I dug deeper with her to find out where she came up with her statistics, because it was one illness out of the more than 20 that were covered. She really didn’t have a reason except that it hit a nerve with her, so she decided she wasn’t going to get coverage at all. I tried to explain the true statistics to her, but her mind was made up.
I found her decision very frustrating because she still needed the coverage. But because the underwriting process took so long, she had forgotten the importance of the product. I feel I could have done things differently in keeping the lines of communication open.
I found her decision very frustrating because she still needed the coverage. But because the underwriting process took so long, she had forgotten the importance of the product.

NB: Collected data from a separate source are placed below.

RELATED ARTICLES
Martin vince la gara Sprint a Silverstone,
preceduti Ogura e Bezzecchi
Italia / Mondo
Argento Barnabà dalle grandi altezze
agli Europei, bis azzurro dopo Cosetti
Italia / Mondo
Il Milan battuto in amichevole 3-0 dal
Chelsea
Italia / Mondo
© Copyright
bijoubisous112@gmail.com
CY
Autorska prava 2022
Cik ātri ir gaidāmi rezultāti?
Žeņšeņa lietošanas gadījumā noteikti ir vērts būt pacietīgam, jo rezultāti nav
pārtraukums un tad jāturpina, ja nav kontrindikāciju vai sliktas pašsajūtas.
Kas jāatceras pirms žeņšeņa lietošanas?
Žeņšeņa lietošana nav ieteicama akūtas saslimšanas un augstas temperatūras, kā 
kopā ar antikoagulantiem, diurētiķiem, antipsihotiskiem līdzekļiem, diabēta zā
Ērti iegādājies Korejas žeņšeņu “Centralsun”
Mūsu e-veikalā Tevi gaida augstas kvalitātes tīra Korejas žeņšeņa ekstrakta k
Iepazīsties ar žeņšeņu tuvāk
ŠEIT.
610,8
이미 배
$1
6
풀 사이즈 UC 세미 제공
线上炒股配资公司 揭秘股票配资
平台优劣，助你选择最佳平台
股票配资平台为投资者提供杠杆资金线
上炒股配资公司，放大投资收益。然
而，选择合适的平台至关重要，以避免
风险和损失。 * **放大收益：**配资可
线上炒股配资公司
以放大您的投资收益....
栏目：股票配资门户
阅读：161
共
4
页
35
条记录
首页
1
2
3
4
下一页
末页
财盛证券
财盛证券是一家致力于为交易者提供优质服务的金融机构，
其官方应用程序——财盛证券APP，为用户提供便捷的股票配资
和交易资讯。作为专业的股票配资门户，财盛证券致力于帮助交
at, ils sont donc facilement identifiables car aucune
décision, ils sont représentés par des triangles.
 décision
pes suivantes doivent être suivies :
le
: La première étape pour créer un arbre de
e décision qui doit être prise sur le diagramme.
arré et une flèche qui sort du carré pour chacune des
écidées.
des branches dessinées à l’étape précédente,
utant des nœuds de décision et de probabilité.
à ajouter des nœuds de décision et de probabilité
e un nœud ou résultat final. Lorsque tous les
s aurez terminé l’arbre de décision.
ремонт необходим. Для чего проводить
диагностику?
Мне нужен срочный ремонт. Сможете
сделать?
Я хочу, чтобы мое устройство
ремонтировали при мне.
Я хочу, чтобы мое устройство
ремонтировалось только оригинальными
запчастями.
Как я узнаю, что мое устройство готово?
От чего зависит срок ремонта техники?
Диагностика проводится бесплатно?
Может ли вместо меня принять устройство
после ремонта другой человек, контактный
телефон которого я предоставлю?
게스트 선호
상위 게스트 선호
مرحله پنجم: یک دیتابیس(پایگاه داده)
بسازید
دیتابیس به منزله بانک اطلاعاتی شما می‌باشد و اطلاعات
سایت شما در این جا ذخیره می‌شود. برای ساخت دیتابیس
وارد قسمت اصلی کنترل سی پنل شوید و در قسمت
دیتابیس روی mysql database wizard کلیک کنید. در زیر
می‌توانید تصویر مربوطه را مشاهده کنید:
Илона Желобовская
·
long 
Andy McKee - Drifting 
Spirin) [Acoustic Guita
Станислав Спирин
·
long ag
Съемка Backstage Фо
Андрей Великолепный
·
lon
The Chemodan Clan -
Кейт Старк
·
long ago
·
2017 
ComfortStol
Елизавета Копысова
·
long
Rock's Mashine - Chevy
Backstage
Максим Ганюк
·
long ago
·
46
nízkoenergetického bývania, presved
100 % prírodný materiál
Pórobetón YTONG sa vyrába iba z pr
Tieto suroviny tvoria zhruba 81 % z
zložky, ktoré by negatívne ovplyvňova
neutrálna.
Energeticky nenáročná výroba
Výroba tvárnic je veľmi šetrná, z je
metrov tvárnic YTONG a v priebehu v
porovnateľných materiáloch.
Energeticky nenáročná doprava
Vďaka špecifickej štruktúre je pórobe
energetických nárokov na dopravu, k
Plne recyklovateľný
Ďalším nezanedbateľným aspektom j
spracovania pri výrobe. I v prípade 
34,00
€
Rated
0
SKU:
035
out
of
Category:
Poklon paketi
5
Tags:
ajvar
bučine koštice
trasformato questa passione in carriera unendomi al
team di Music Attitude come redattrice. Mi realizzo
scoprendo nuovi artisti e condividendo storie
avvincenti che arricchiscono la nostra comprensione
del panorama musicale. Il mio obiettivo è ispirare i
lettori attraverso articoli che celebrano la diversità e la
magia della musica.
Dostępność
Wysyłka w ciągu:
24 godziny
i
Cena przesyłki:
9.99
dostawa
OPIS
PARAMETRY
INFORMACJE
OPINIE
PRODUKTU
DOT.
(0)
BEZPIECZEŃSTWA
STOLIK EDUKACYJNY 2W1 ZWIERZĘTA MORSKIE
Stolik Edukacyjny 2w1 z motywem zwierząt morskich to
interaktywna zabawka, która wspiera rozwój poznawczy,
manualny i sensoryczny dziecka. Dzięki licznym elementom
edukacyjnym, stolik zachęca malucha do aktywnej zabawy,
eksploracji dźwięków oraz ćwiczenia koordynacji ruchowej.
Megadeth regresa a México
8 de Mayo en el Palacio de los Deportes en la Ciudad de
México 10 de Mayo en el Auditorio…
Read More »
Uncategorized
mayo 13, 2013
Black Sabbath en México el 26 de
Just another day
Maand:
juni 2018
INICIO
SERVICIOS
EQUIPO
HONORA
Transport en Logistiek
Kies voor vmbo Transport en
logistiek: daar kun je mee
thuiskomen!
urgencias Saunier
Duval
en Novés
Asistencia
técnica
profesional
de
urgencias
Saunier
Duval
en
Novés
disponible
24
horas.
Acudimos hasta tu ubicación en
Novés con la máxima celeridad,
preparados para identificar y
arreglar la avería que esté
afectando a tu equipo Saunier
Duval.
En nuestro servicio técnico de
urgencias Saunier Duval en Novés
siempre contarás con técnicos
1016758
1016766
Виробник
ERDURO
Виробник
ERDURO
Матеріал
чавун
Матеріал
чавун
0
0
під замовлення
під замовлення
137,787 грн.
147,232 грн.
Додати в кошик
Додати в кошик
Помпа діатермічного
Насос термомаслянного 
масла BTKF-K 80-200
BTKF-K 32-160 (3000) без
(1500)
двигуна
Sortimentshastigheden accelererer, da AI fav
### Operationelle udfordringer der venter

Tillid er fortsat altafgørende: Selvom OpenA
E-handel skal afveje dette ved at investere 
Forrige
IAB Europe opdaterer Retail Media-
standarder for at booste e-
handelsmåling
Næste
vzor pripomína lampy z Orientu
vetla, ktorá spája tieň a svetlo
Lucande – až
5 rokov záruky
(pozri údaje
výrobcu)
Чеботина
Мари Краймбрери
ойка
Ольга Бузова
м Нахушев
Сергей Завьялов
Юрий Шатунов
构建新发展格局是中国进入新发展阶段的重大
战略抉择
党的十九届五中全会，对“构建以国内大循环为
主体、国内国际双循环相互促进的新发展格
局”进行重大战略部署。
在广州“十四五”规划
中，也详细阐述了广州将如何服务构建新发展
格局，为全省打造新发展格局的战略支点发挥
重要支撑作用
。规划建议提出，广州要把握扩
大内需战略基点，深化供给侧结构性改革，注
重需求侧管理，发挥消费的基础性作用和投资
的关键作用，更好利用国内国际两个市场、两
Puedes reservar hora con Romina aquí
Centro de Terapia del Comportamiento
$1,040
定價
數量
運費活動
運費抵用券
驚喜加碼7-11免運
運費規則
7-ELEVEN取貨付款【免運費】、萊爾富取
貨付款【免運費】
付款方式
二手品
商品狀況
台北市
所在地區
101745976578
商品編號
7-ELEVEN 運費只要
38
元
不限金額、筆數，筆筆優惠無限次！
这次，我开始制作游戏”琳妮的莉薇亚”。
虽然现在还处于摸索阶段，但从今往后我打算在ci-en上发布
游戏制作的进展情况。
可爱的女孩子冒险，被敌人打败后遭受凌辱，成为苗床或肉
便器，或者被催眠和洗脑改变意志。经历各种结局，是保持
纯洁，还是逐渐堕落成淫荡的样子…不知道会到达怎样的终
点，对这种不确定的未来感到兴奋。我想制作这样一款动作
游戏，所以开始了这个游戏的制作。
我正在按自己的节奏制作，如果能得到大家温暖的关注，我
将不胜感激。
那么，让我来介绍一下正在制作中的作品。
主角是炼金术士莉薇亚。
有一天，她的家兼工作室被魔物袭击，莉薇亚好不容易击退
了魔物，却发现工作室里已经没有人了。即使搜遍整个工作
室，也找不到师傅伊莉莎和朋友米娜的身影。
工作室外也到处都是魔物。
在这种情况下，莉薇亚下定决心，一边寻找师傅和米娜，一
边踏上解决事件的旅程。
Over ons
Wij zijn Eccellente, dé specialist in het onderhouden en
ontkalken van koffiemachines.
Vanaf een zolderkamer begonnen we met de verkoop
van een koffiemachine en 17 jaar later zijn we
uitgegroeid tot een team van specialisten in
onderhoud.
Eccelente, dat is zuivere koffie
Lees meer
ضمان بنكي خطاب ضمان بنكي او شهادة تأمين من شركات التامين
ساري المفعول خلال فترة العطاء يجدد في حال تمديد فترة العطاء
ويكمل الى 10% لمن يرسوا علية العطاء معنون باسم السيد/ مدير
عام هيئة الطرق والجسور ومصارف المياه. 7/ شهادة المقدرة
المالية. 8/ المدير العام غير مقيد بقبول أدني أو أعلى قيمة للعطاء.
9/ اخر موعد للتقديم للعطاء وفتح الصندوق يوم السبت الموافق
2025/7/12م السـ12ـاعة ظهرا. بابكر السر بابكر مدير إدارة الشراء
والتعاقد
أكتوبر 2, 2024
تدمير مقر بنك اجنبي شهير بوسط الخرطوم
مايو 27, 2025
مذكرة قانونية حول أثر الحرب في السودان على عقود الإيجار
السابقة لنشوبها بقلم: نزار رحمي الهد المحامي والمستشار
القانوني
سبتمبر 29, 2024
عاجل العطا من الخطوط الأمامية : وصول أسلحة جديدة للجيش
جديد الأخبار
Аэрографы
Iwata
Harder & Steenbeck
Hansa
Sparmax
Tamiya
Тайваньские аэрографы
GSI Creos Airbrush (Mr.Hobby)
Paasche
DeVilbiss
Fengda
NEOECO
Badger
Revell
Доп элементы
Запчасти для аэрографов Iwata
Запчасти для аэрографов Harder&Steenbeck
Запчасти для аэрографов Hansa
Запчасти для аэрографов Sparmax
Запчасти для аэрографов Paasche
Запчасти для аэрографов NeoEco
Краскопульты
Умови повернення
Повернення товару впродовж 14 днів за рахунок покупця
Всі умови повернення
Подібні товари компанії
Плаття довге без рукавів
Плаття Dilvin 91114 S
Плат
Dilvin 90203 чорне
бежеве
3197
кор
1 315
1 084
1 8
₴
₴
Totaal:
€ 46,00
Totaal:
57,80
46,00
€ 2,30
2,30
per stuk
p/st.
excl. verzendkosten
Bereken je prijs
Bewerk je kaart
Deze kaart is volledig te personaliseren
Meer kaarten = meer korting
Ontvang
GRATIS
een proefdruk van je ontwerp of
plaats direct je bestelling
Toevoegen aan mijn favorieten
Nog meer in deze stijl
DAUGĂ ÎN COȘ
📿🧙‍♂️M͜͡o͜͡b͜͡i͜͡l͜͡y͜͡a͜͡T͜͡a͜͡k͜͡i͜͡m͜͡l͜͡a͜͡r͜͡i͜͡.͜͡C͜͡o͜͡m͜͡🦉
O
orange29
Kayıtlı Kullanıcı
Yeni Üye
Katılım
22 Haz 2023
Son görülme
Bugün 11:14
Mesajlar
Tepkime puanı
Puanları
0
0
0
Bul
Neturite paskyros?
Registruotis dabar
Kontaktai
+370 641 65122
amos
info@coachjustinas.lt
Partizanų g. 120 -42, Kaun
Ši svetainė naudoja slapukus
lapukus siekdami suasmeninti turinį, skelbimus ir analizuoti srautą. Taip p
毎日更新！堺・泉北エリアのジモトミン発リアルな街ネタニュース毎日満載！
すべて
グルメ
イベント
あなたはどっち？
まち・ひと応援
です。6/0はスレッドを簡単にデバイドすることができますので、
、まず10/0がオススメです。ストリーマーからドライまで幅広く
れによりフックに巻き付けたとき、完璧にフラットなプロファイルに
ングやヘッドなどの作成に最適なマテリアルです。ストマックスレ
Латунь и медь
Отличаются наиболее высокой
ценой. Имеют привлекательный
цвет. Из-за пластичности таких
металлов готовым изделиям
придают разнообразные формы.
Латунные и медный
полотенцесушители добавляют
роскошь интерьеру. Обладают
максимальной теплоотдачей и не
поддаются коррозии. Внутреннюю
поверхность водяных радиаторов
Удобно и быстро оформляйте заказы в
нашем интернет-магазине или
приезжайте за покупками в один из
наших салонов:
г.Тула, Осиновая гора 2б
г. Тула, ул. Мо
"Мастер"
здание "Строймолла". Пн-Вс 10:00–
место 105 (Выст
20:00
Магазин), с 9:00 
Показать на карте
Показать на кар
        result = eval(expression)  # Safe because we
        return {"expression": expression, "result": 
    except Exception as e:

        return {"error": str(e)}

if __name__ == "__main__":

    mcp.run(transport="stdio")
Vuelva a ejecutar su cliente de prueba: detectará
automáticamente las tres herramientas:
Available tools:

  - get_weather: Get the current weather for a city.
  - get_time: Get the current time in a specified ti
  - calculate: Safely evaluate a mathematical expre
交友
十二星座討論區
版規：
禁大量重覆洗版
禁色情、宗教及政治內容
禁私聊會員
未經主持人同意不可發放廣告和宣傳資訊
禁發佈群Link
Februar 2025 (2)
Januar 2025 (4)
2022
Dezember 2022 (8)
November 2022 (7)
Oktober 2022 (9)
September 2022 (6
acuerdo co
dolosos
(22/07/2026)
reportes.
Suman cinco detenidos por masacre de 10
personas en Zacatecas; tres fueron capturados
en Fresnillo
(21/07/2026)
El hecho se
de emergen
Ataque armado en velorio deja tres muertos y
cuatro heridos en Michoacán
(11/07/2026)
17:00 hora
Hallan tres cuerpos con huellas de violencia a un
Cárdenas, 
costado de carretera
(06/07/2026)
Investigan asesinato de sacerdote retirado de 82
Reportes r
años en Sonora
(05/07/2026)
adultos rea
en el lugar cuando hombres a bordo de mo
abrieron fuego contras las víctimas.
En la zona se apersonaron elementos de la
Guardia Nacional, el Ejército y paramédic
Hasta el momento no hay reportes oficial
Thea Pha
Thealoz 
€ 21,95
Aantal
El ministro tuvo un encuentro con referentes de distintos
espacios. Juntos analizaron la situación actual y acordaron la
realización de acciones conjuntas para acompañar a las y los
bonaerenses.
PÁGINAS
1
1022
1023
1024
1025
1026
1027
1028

I didn’t realize when we first started the process that a health issue was going to come out later. Clients often will say they are totally healthy. When you dig deeper, you may find out they’re on blood pressure medication or they’re diabetic, so you ask them about it.
They normally respond with something like, “Well, yes, I have those things, but I’m totally healthy. They’re all under control.” I don’t think they really realize the implications, so it requires a lot of follow-up questions.
I definitely learned after this to spend time with clients and communicate through the whole underwriting process. I make sure that if it’s going to take a couple of months for underwriting to go through, I communicate at least every couple of weeks with the client.
This situation reaffirmed to me that the communication piece is essential.